With all these human biases that are both troubling for us as a society and potentially costly for industries (because good-looking people don’t necessarily mean productive or effective people), could a non-human help us?
We’re actually optimistic that AI could play a role, but with some very important caveats, especially with regard to that system’s training. Otherwise, we risk making the problem even worse. As Chamorro-Premuzic warns: “If we teach AI to imitate human preferences, it will not just replicate, but also augment and exacerbate human biases,” as we’ve seen in the past where discriminatory training data leads to discriminatory outcomes that impact people.
While some more infamous examples of AI used for hiring leave a lot to be desired, Chamorro-Premuzic, together with Frida Polli and Ben Dattner, point out in another article that AI is in many ways more accountable than we are because it’s easier to monitor an AI’s decision making and track its biases: “That’s why it’s easier to ensure that our data and training sets are unbiased than it is to change the behaviors of Sam or Sally, from whom we can neither remove bias nor extract a printout of the variables that influence their decisions.”
In short, AI can help to find the right people for the job more efficiently assuming it’s properly trained and used ethically by the hiring organization. Those factors considered, we wonder if it then becomes as simple as just not teaching AI to recognize certain physical attributes as attractive or not — or maybe teaching AI without any images at all (though that might be too simplistic).
But perhaps the biggest impact AI could have isn’t just solving the beauty bias, but the entire Halo Effect that bias generates. Chamorro-Premuzic suggests AI could function as “a diagnostic tool to predict someone’s likelihood of being deemed more effective in the business based on their perceived attractiveness.” Given that the Halo Effect unduly influences certain metrics that could throw off an AI (such as performance reviews, salary history etc.), accounting for someone’s physical attractiveness could help the hiring process a bit more.
The Takeaway
We’re only just scratching the surface of how the comparative teachability and objectivity of AI offers another solution we could defer to when we still fail to get things right. Still, a start-up might not have a mountain of applications to need hiring AI to sift through (and it might never), but that doesn’t mean those AIs and the problems they’re meant to solve won’t involve us later.
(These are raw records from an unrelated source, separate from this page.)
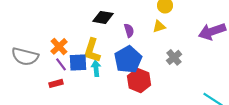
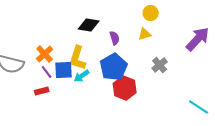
purple arrow: (212, 31) -> (198, 39), turned 152
cyan arrow: (96, 68) -> (82, 76), turned -119

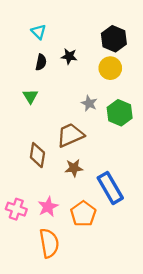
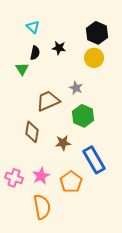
green triangle: (30, 96) -> (22, 69), moved
green hexagon: (120, 113) -> (83, 116), moved
brown trapezoid: (70, 135) -> (48, 101), moved

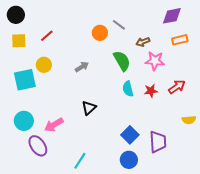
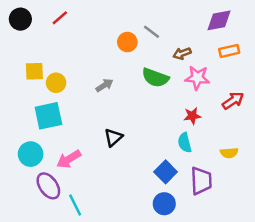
red line: (47, 36) -> (60, 18), moved
yellow square: (19, 41) -> (34, 71), moved
green semicircle: (122, 61) -> (155, 78), turned 140
cyan square: (25, 80) -> (48, 116), moved
red arrow: (177, 87) -> (233, 101), moved
cyan semicircle: (128, 89) -> (185, 143), moved
yellow semicircle: (189, 120) -> (229, 153), moved
cyan line: (80, 161) -> (75, 205), moved, turned -60

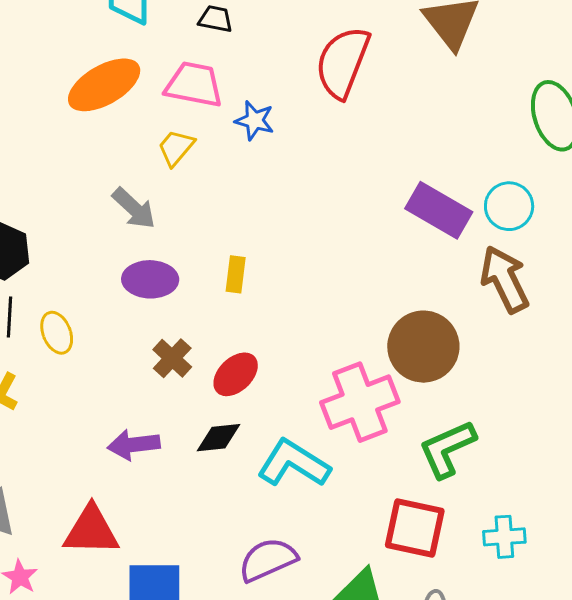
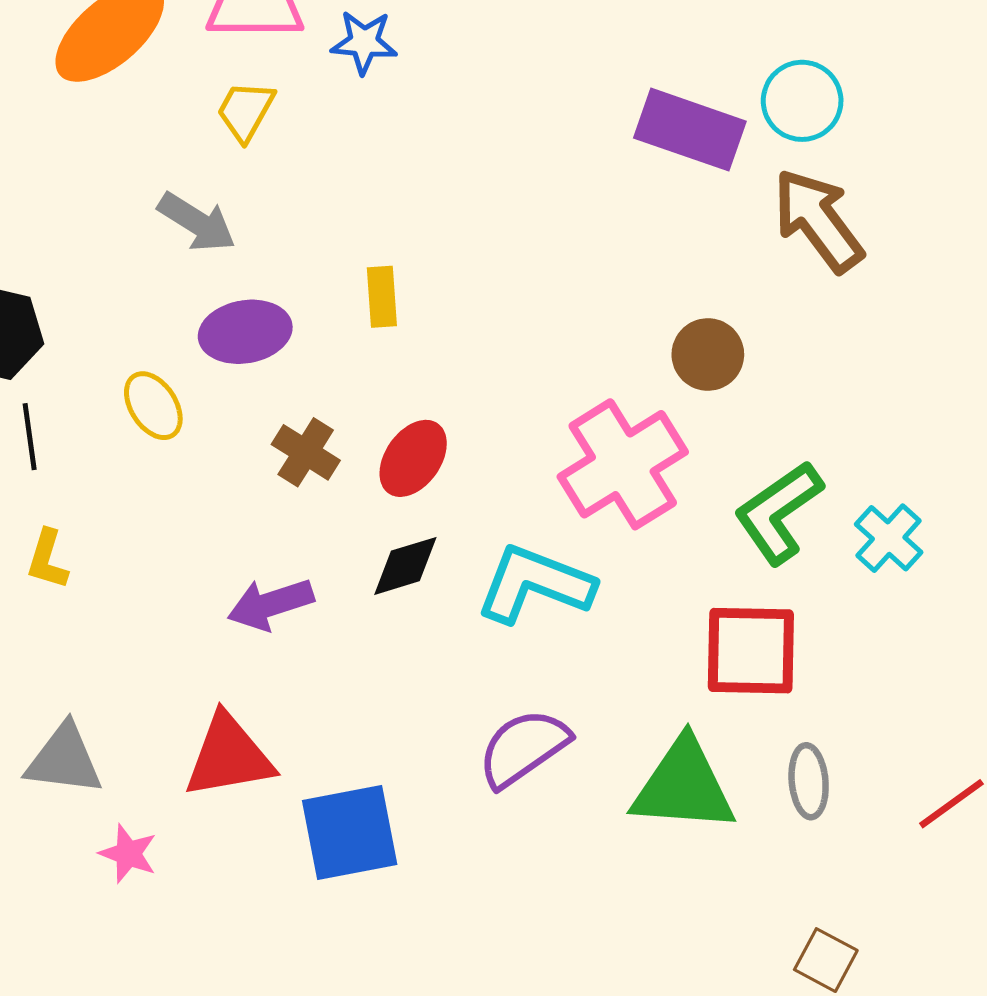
yellow ellipse: (57, 333) -> (153, 406), moved
brown circle: (423, 347) -> (708, 354), size x0.6
cyan cross: (504, 537) -> (889, 538), moved, turned -33

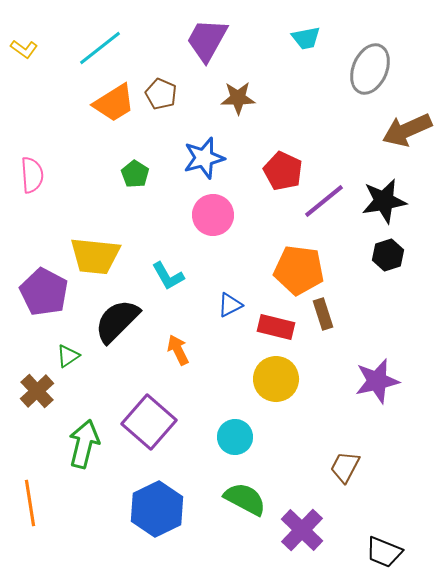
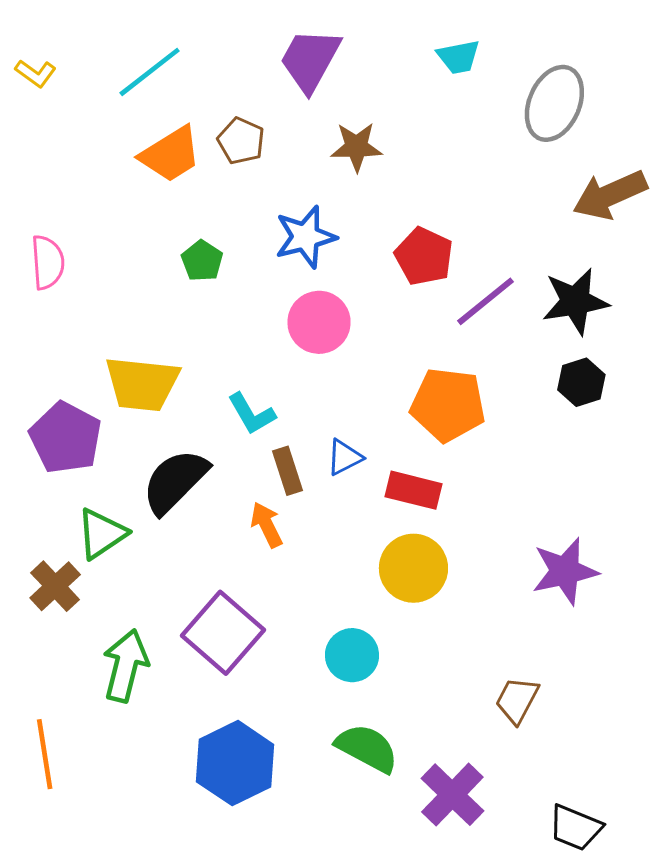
brown rectangle: (323, 314) -> (288, 471), moved
green triangle: (68, 356) -> (102, 534), size x1.5

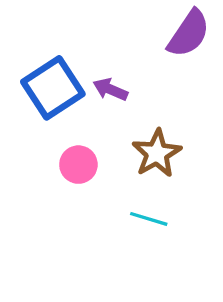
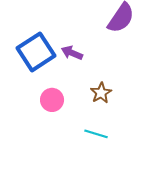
brown star: (157, 153) -> (101, 93), size x0.7

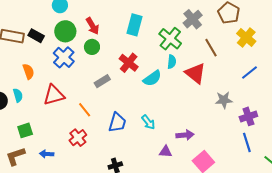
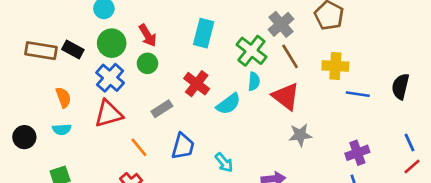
yellow cross: (246, 37) -> (335, 66), moved, turned -36
brown line: (211, 48) -> (290, 56), moved
blue line: (249, 73) -> (358, 94), turned 48
cyan semicircle: (18, 95) -> (62, 129), moved, turned 104
red triangle: (54, 95) -> (108, 114), moved
gray star: (224, 100) -> (300, 135), moved
blue trapezoid: (117, 123) -> (183, 146), moved

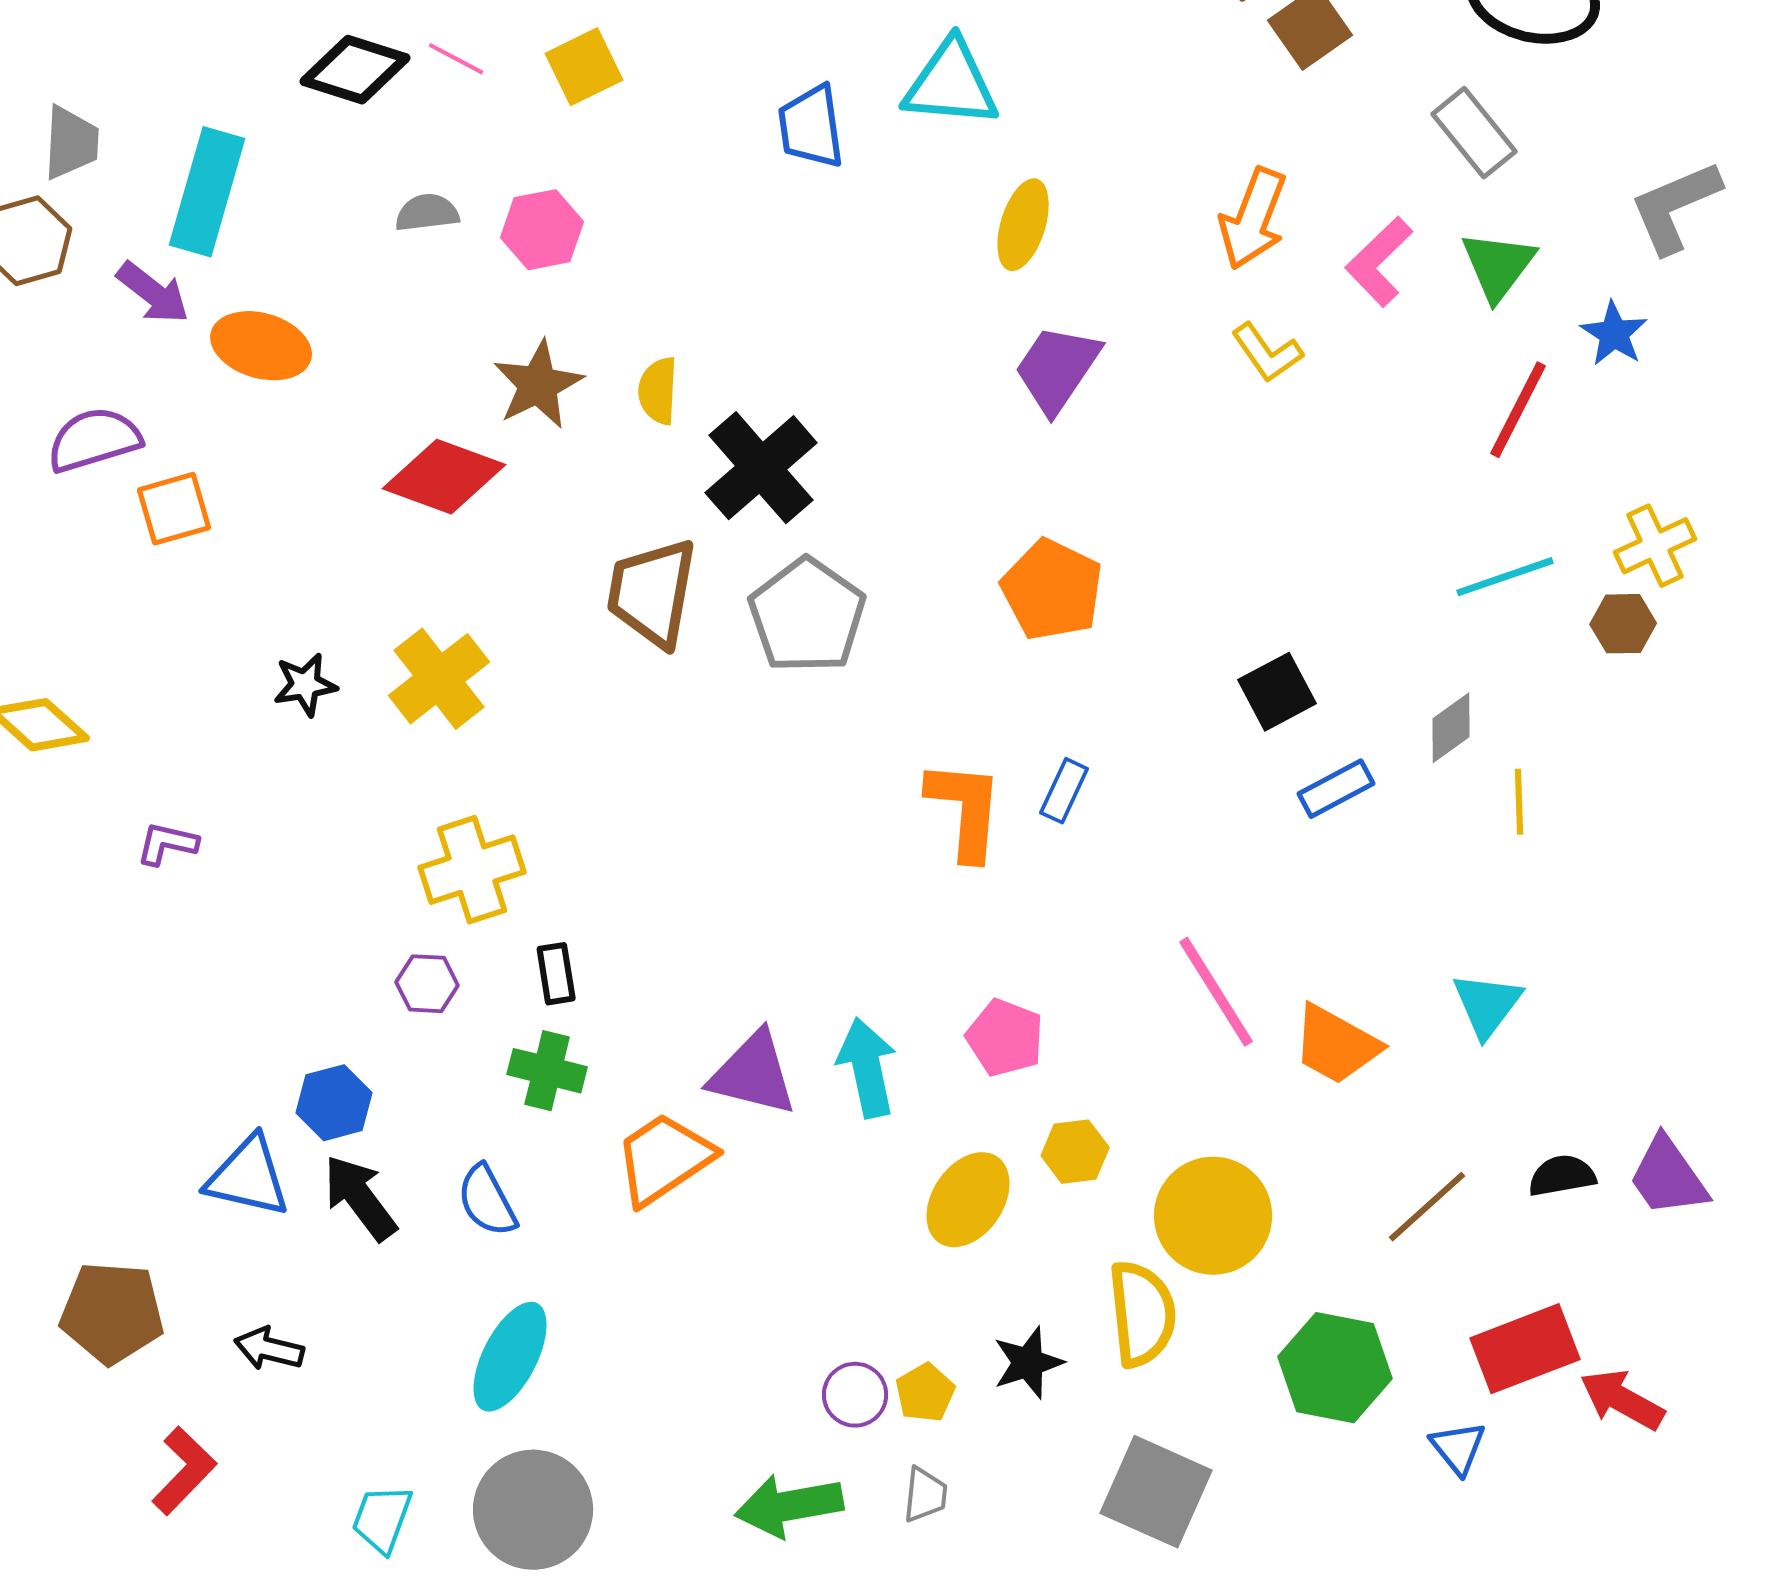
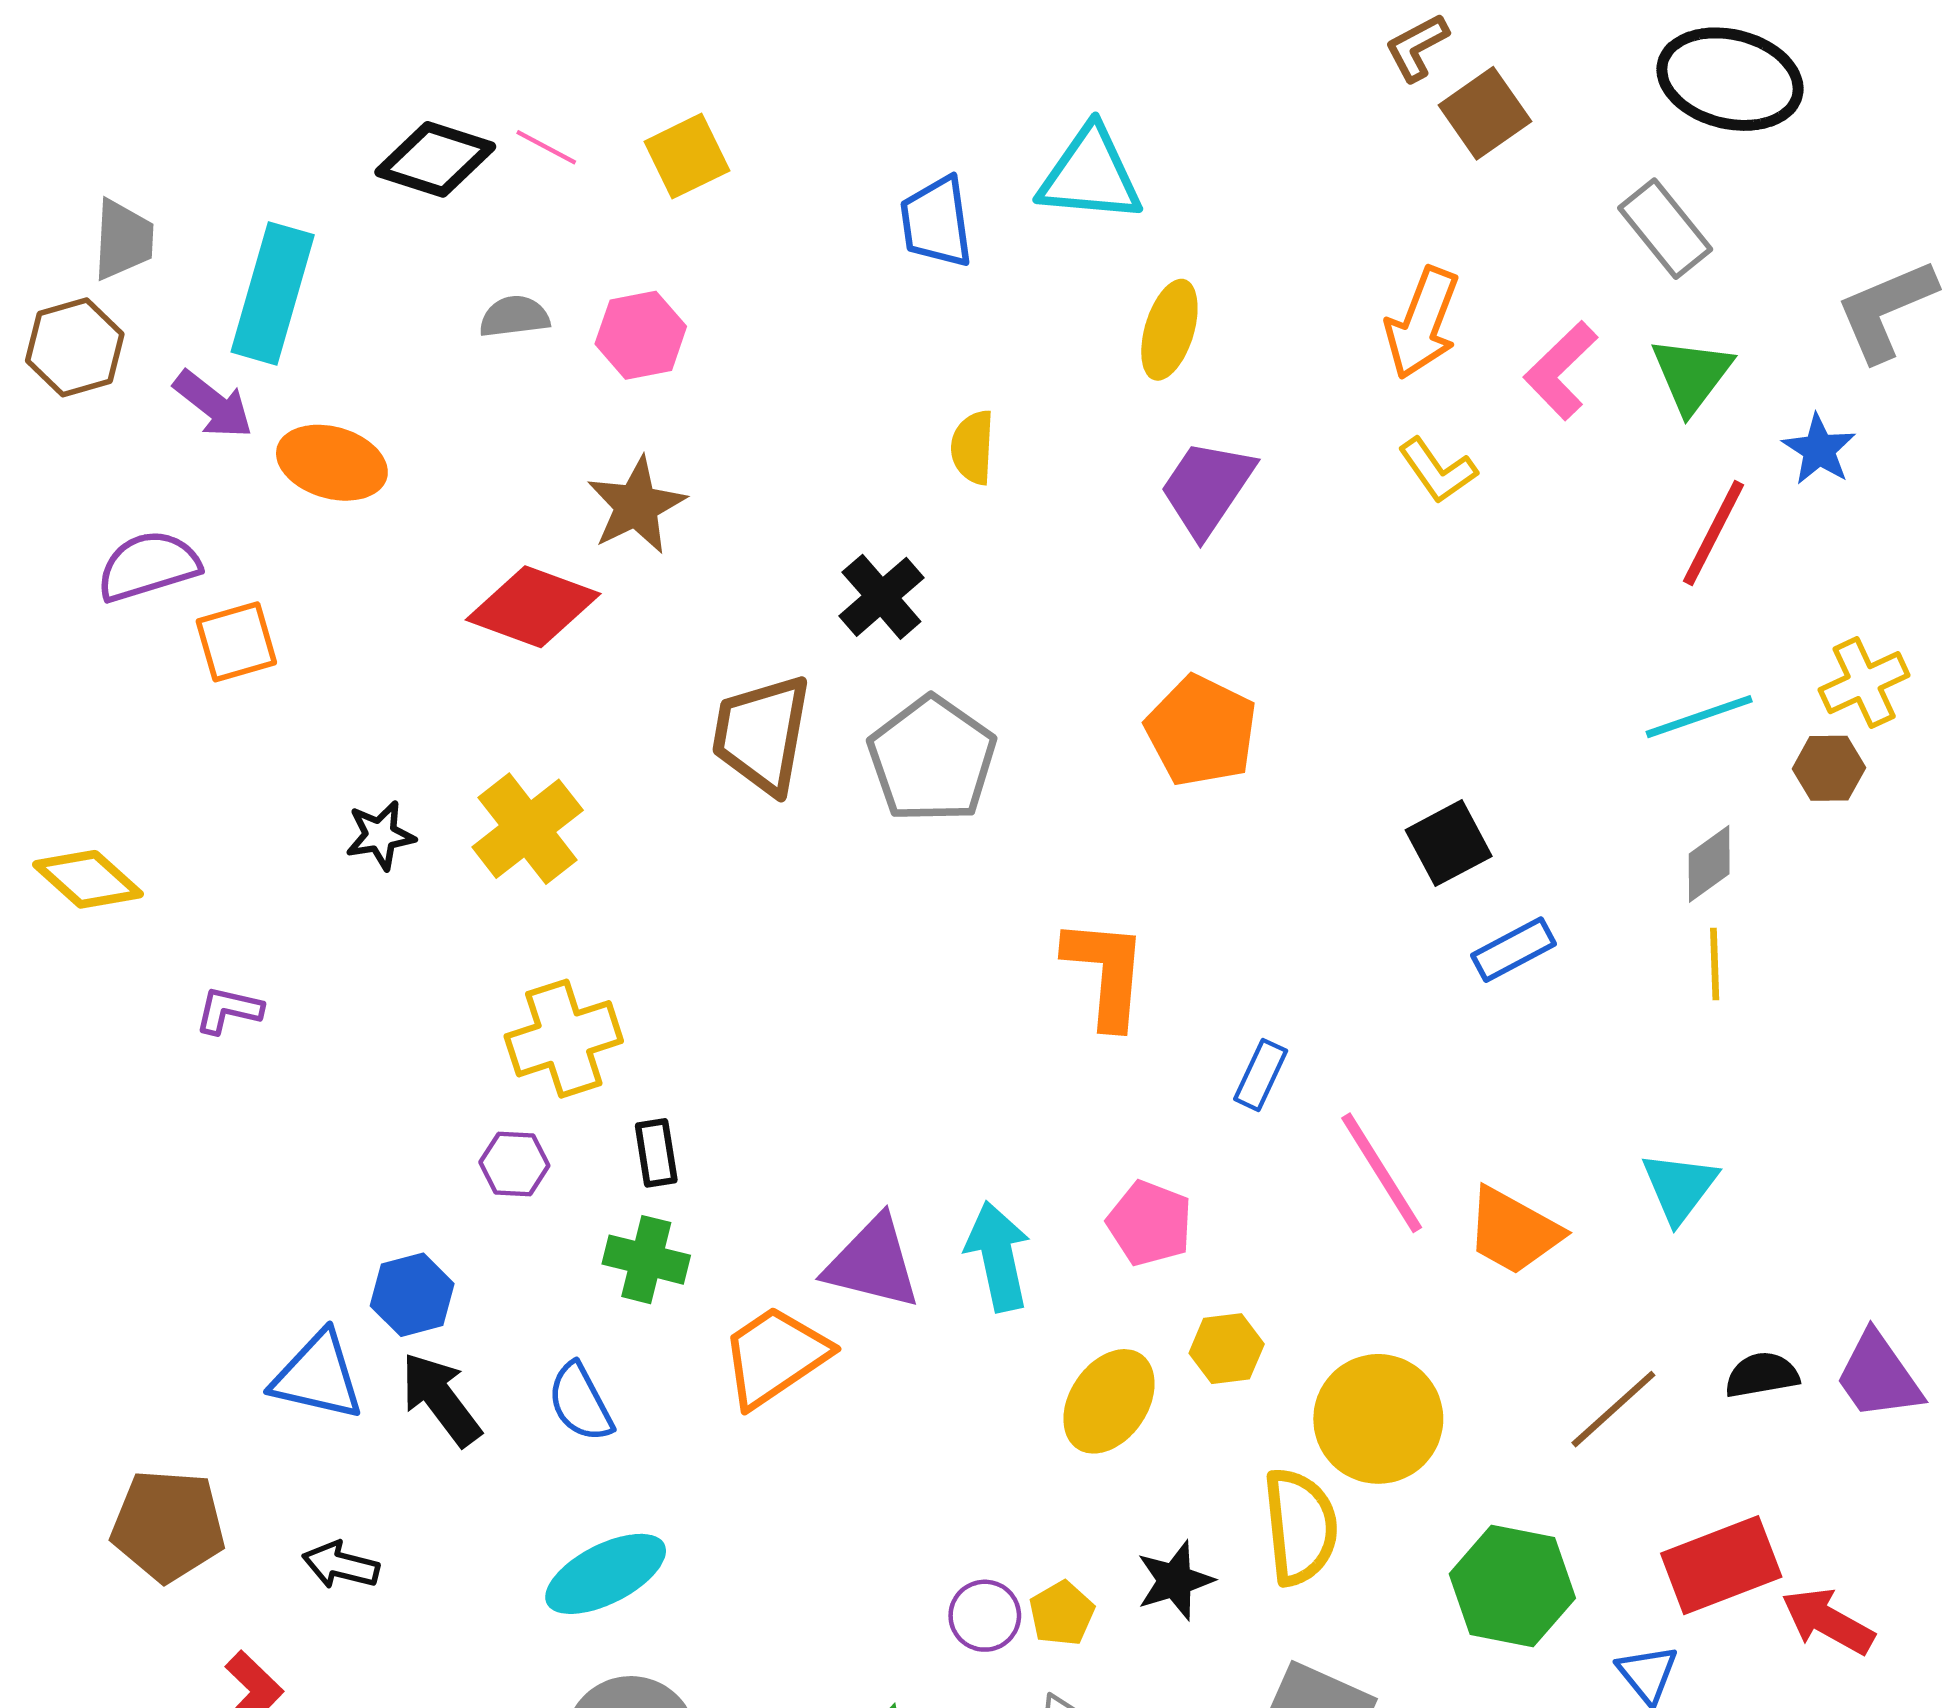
yellow semicircle: (658, 391) -> (973, 447), moved
black cross: (761, 468) -> (881, 597), size x0.7
gray diamond: (1451, 728) -> (1709, 864), moved
blue rectangle: (1064, 791) -> (1261, 1075), moved
cyan ellipse: (510, 1357) -> (606, 1574), turned 36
Lookism is easy to think of as benign compared to other discrimination based on other federally protected categories like race, sex, national origin or religion. After all “you got it, or you don’t,” right? But in giving this type of bias a free pass, we unwittingly permit similar prejudicial mechanics that draw false equivalencies between a person’s character or competence and a factor that they have little to no control over be it age, race, gender, or sexual orientation, for instance.
Even in the creative industries, where we might assume a “natural” respect for diversity and tolerance, we can still see instances where we’d assume the best or worst of someone based on their looks — the only difference is we might be cool with their tattoos (or lack thereof) but not the brands in their outfit.
In the past, many of our analyses covering AI have been of the cautionary type, where we warn about the dangers of AI threatening our way of life from its impact on the veracity of our media to its ability to displace us and other creative workers.
But we’d posit a more optimistic way for AI to be involved in shaping the lives of people being hired for massive companies where applications have to processed at scale. In this scenario, people with nearly identical qualifications and experiences are given a shot at a job without being rejected for something as arbitrary as a name, much less what they look like.